One example of an alternative feedback system is HoloActive Touch, which BMW premiered last year. “Once we go into autonomous driving, what you want to do is free up the space a bit more, give more space to the passengers, and create a more living room-type of atmosphere,” says Mr Uellendahl.

“Therefore what that means is you will push the geometry of surfaces around you further away from passengers and make it harder to reach, and that’s the reason why BMW developed this HoloActive Touch (below), basically a floating image, a hologram that is projected from a surface up maybe 15 or 20cm in the air, and you get haptic feedback via ultrasound when you interact with it. That allows you to push the physical surfaces further away, but the content is still there and accessible.”
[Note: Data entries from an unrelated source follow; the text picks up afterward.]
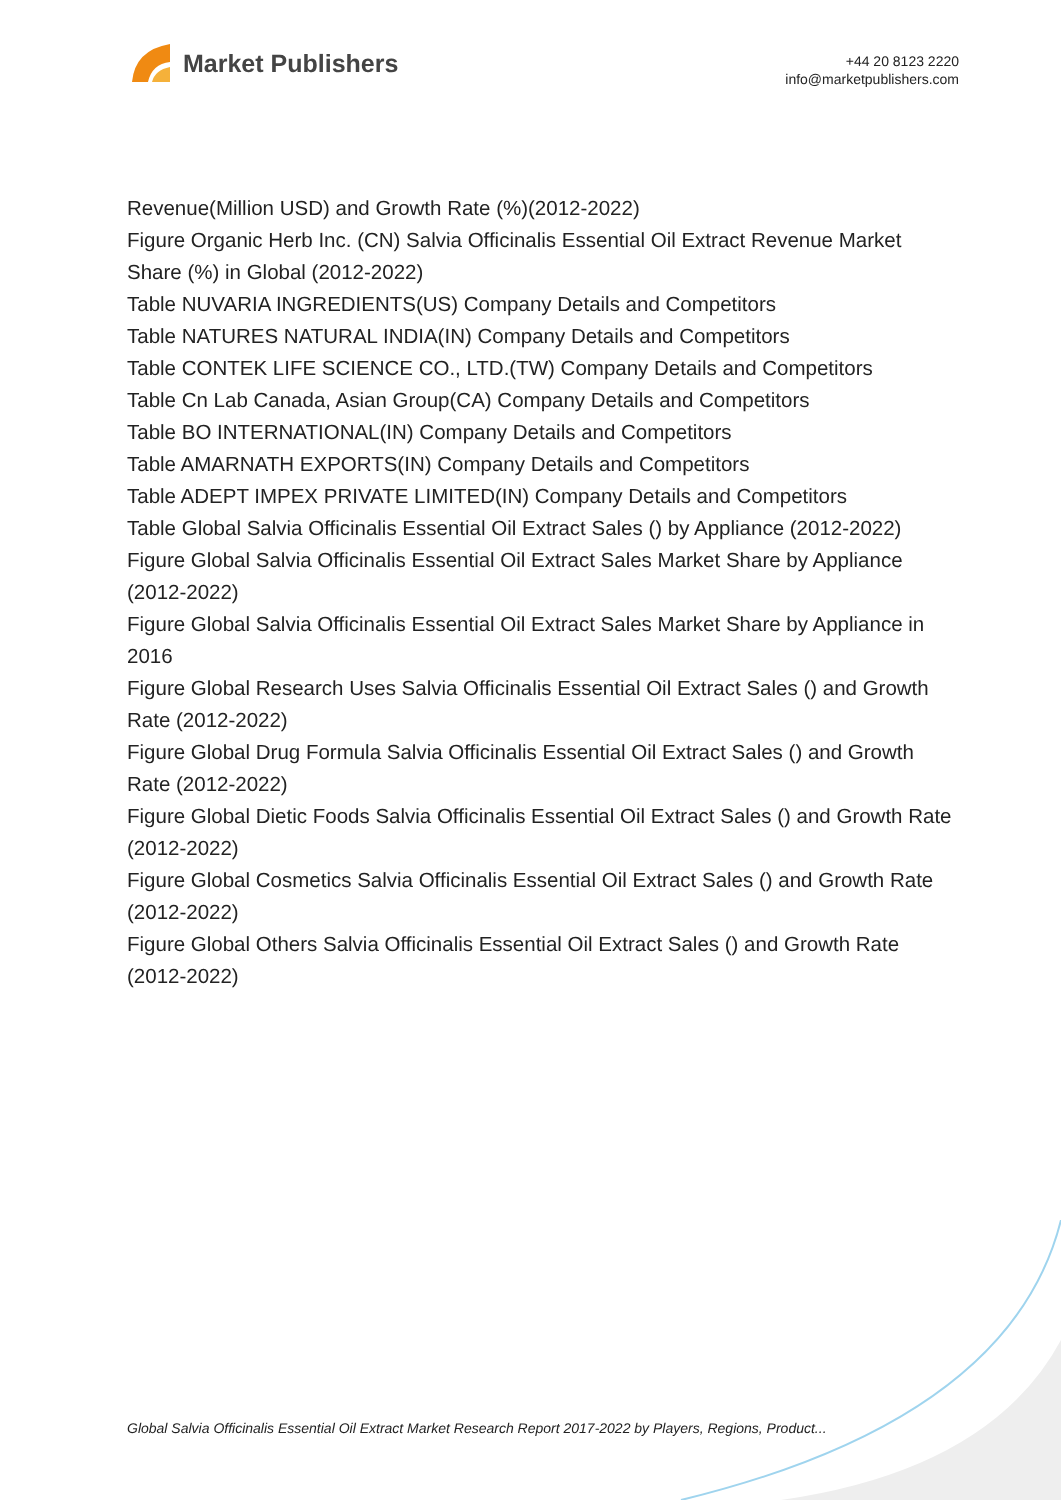Market Publishers
+44 20 8123 2220
info@marketpublishers.com
Revenue(Million USD) and Growth Rate (%)(2012-2022)
Figure Organic Herb Inc. (CN) Salvia Officinalis Essential Oil Extract Revenue Market Share (%) in Global (2012-2022)
Table NUVARIA INGREDIENTS(US) Company Details and Competitors
Table NATURES NATURAL INDIA(IN) Company Details and Competitors
Table CONTEK LIFE SCIENCE CO., LTD.(TW) Company Details and Competitors
Table Cn Lab Canada, Asian Group(CA) Company Details and Competitors
Table BO INTERNATIONAL(IN) Company Details and Competitors
Table AMARNATH EXPORTS(IN) Company Details and Competitors
Table ADEPT IMPEX PRIVATE LIMITED(IN) Company Details and Competitors
Table Global Salvia Officinalis Essential Oil Extract Sales () by Appliance (2012-2022)
Figure Global Salvia Officinalis Essential Oil Extract Sales Market Share by Appliance (2012-2022)
Figure Global Salvia Officinalis Essential Oil Extract Sales Market Share by Appliance in 2016
Figure Global Research Uses Salvia Officinalis Essential Oil Extract Sales () and Growth Rate (2012-2022)
Figure Global Drug Formula Salvia Officinalis Essential Oil Extract Sales () and Growth Rate (2012-2022)
Figure Global Dietic Foods Salvia Officinalis Essential Oil Extract Sales () and Growth Rate (2012-2022)
Figure Global Cosmetics Salvia Officinalis Essential Oil Extract Sales () and Growth Rate (2012-2022)
Figure Global Others Salvia Officinalis Essential Oil Extract Sales () and Growth Rate (2012-2022)
Global Salvia Officinalis Essential Oil Extract Market Research Report 2017-2022 by Players, Regions, Product...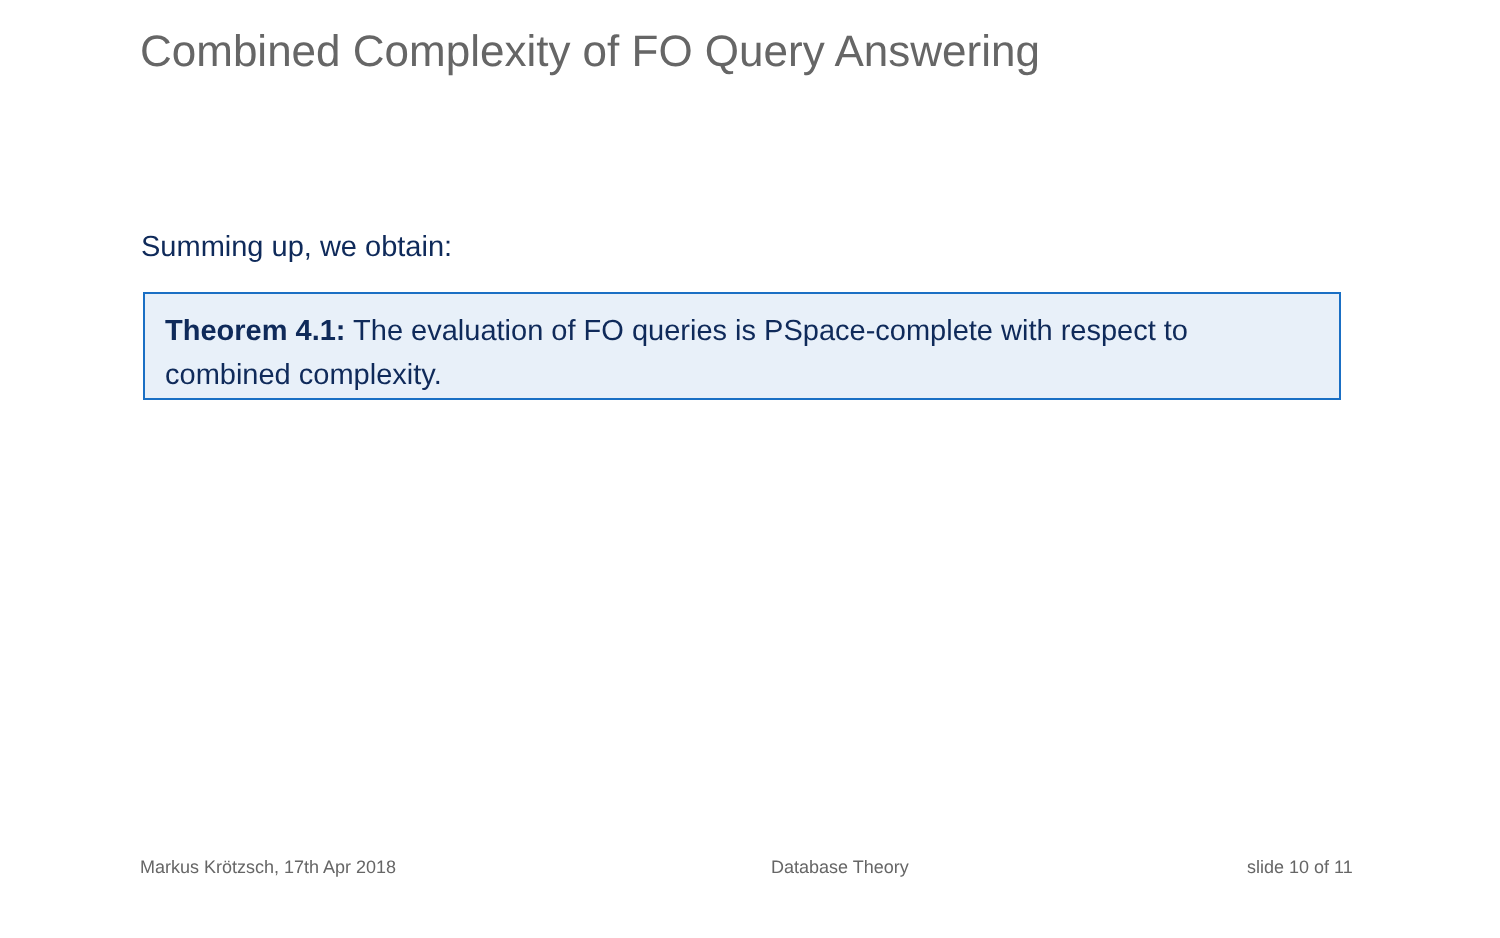Combined Complexity of FO Query Answering
Summing up, we obtain:
Theorem 4.1: The evaluation of FO queries is PSpace-complete with respect to combined complexity.
Markus Krötzsch, 17th Apr 2018 Database Theory slide 10 of 11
That particular interpretation of what cars will be like is still quite a long way away though, as it’s intended for when drivers can fully hand the reins over to the machine. But it isn’t only engineers, designers and product planners who need to collaborate to make BMW’s idea of the future happen.
Lawmakers will have to draft new rules to suit the self-driving car era and the pressing questions it will raise. Should children be allowed to ride in cars unaccompanied? Who’s at fault if one self-driving car collides with another? Should programmers be made to direct an autonomous car to run over a dog if it means being able to avoid a mild but property-damaging crash?
If cars are set to change more in the coming years than in the last century, the laws governing them will have to evolve just as quickly.